[User interface change data]
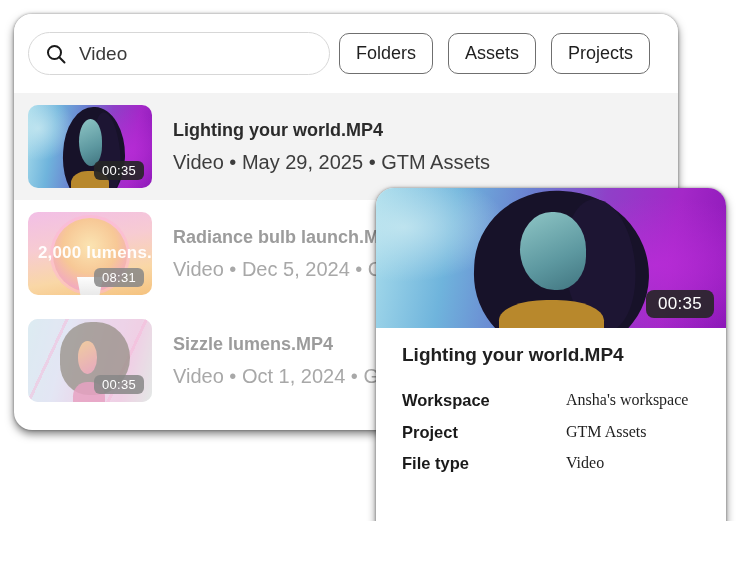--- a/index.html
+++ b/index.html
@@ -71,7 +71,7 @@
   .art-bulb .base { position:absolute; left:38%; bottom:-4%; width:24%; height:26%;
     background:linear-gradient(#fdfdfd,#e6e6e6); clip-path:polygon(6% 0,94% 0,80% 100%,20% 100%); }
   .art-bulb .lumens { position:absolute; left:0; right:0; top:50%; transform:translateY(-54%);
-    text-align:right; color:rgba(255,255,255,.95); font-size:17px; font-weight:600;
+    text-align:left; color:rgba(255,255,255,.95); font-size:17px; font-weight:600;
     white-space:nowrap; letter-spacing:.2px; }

* What the task asks
An exact copy of each entry is required, minus the pictures.

* Output for this exercise
--- a/index.html
+++ b/index.html
@@ -71,7 +71,7 @@
   .art-bulb .base { position:absolute; left:38%; bottom:-4%; width:24%; height:26%;
     background:linear-gradient(#fdfdfd,#e6e6e6); clip-path:polygon(6% 0,94% 0,80% 100%,20% 100%); }
   .art-bulb .lumens { position:absolute; left:0; right:0; top:50%; transform:translateY(-54%);
-    text-align:right; color:rgba(255,255,255,.95); font-size:17px; font-weight:600;
+    text-align:left; color:rgba(255,255,255,.95); font-size:17px; font-weight:600;
     white-space:nowrap; letter-spacing:.2px; }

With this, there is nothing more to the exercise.